Source data
»»

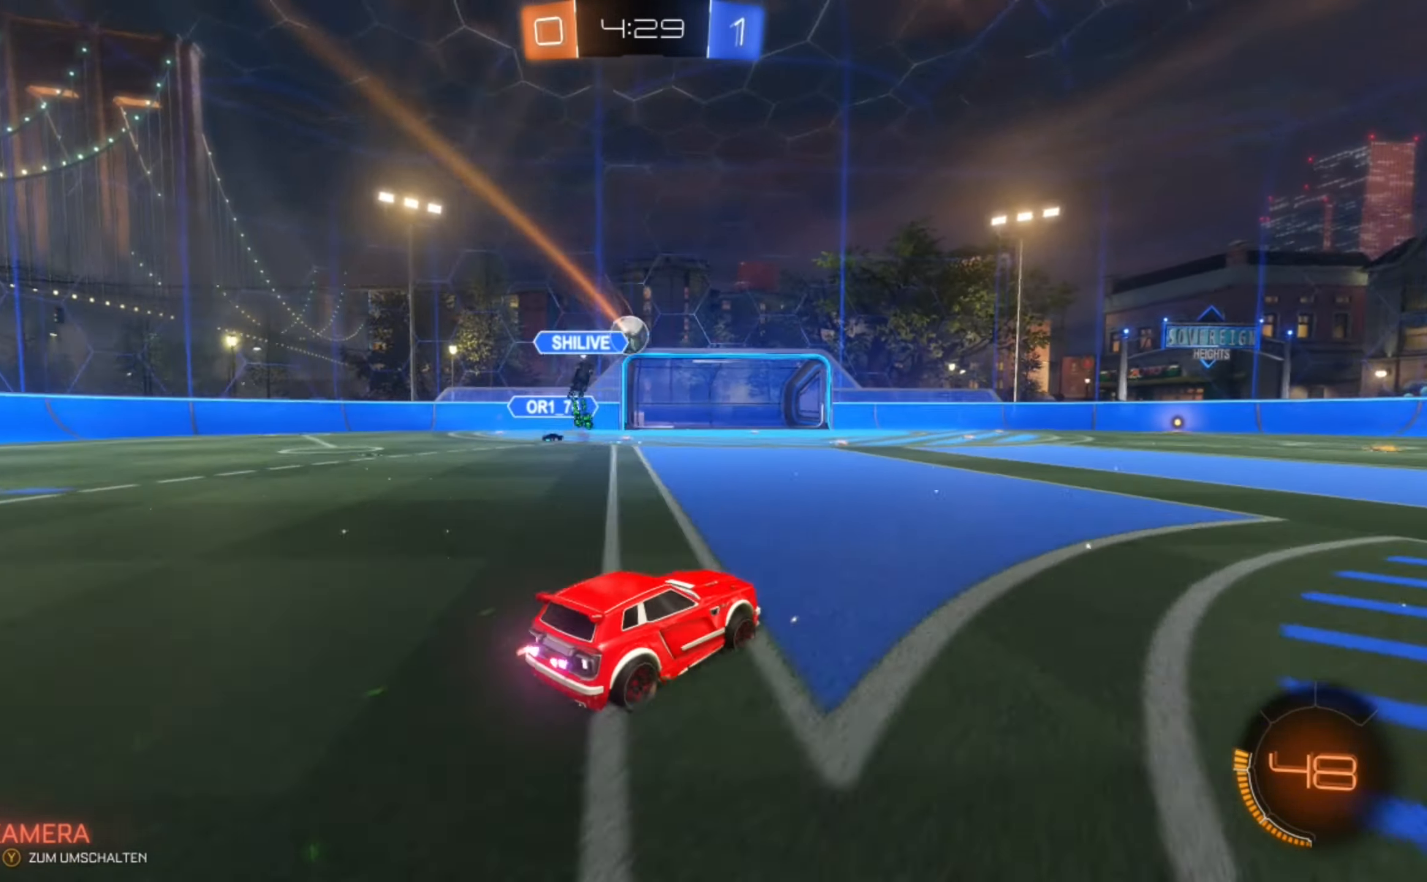
{"dt_ms": 500, "buttons": [], "left_stick": "center", "events": []}
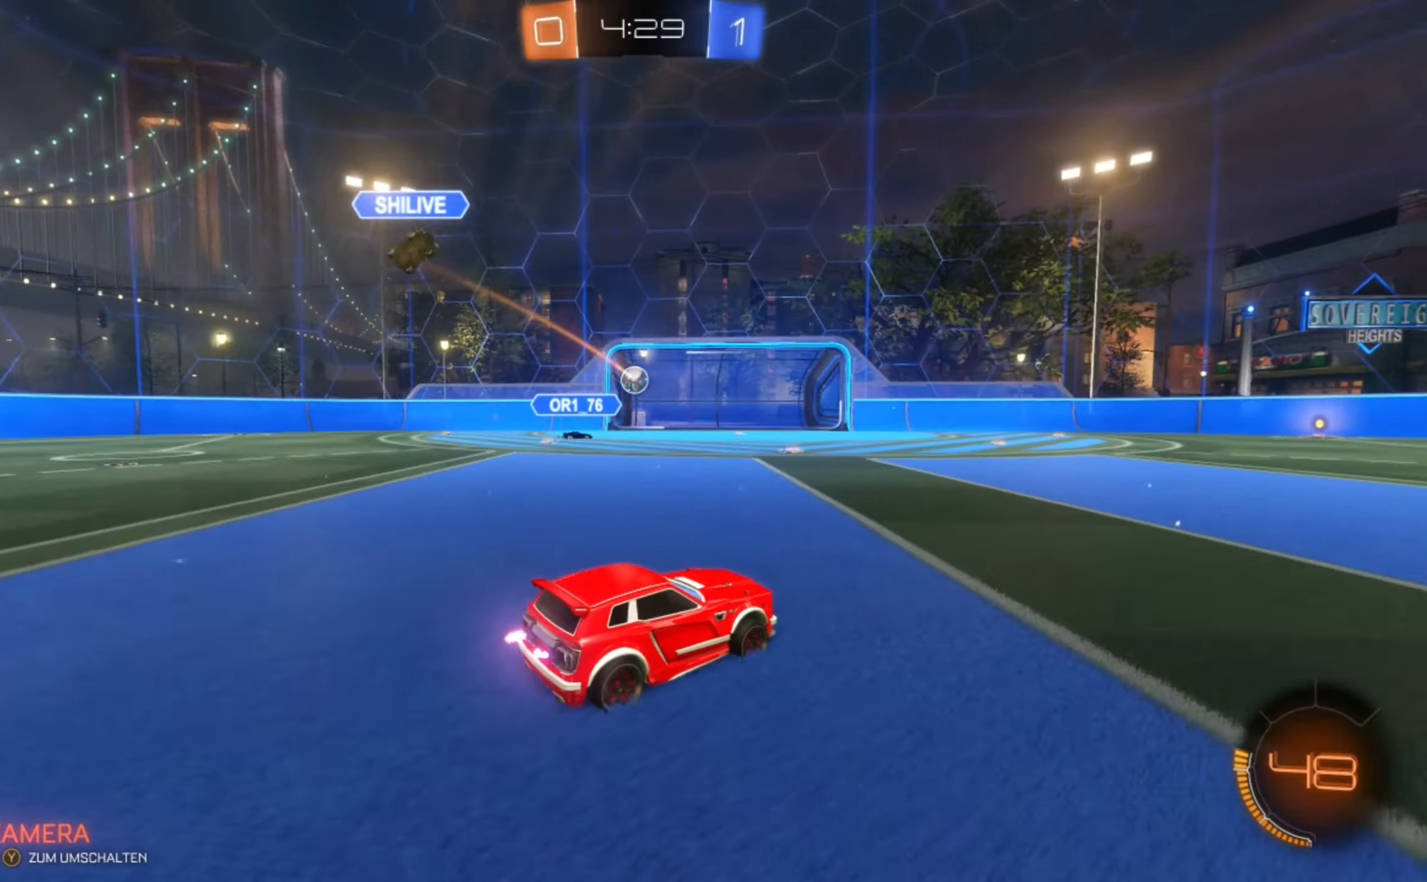
{"dt_ms": 500, "buttons": [], "left_stick": "center", "events": []}
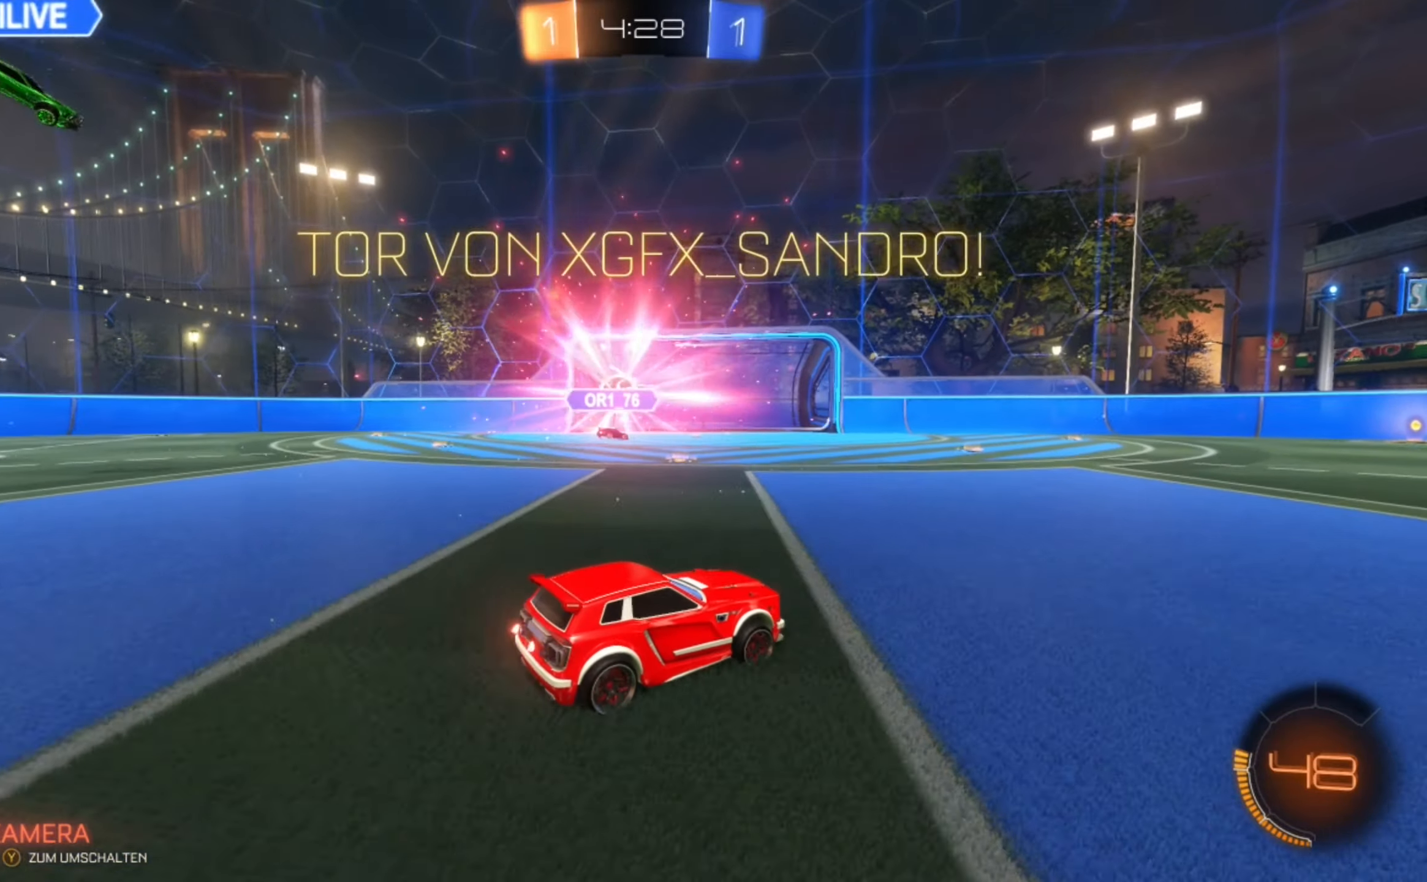
{"dt_ms": 500, "buttons": ["L2"], "left_stick": "left", "events": [[417, "L2", "down"], [417, "left_stick", "left"]]}
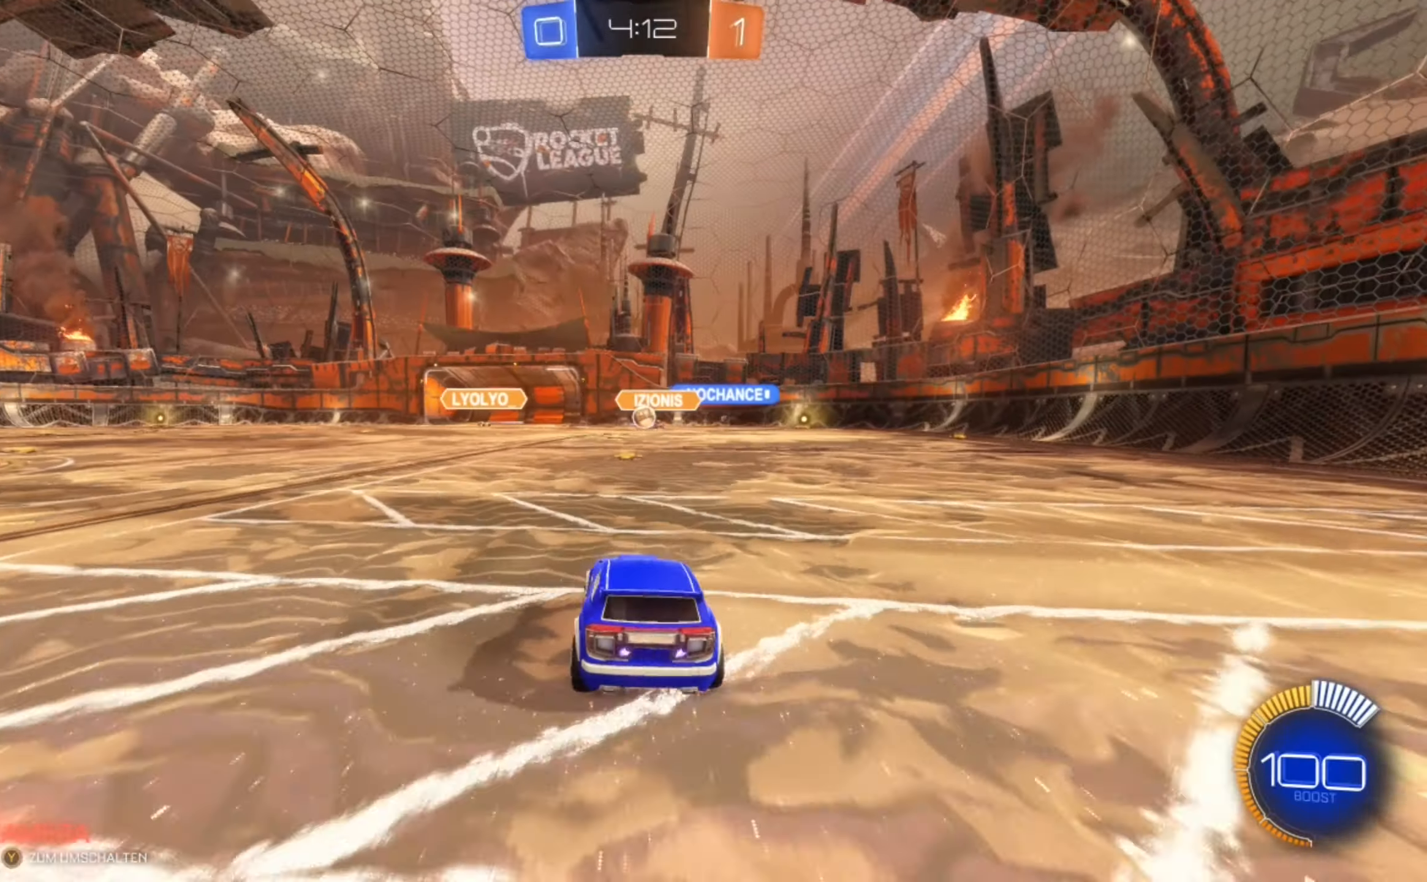
{"dt_ms": 500, "buttons": ["R2"], "left_stick": "left", "events": [[42, "L2", "up"], [42, "R2", "down"]]}
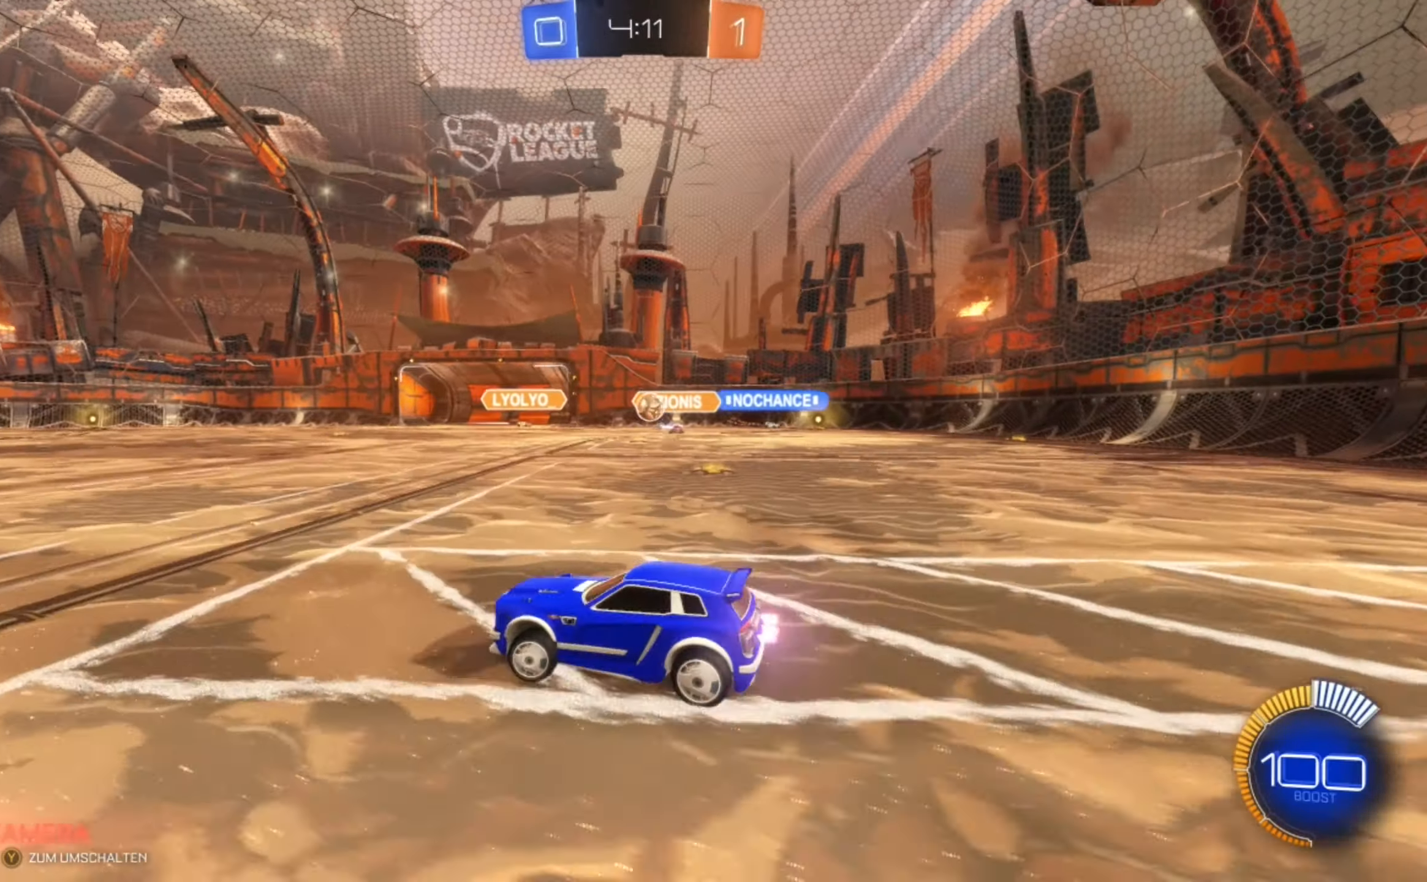
{"dt_ms": 500, "buttons": ["R2"], "left_stick": "center", "events": [[459, "left_stick", "center"]]}
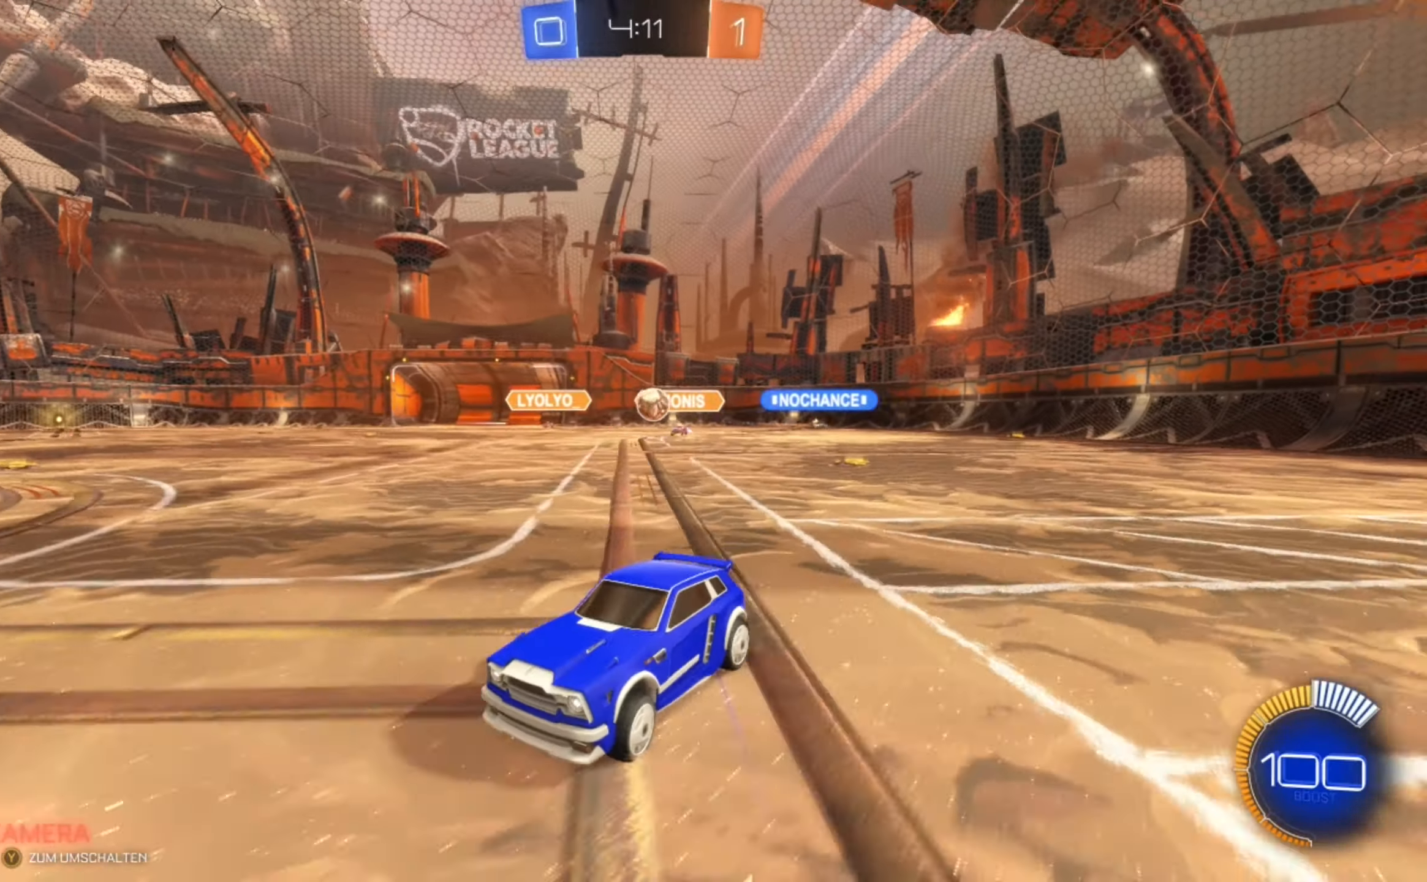
{"dt_ms": 500, "buttons": ["R2"], "left_stick": "right", "events": [[125, "R2", "up"], [167, "left_stick", "left"], [292, "R2", "down"], [292, "left_stick", "center"], [459, "left_stick", "right"]]}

««

Your objective
The records above are to be transcribed word for word. Skip the images.

Output of the exercise
{"dt_ms": 500, "buttons": [], "left_stick": "center", "events": []}
{"dt_ms": 500, "buttons": [], "left_stick": "center", "events": []}
{"dt_ms": 500, "buttons": ["L2"], "left_stick": "left", "events": [[417, "L2", "down"], [417, "left_stick", "left"]]}
{"dt_ms": 500, "buttons": ["R2"], "left_stick": "left", "events": [[42, "L2", "up"], [42, "R2", "down"]]}
{"dt_ms": 500, "buttons": ["R2"], "left_stick": "center", "events": [[459, "left_stick", "center"]]}
{"dt_ms": 500, "buttons": ["R2"], "left_stick": "right", "events": [[125, "R2", "up"], [167, "left_stick", "left"], [292, "R2", "down"], [292, "left_stick", "center"], [459, "left_stick", "right"]]}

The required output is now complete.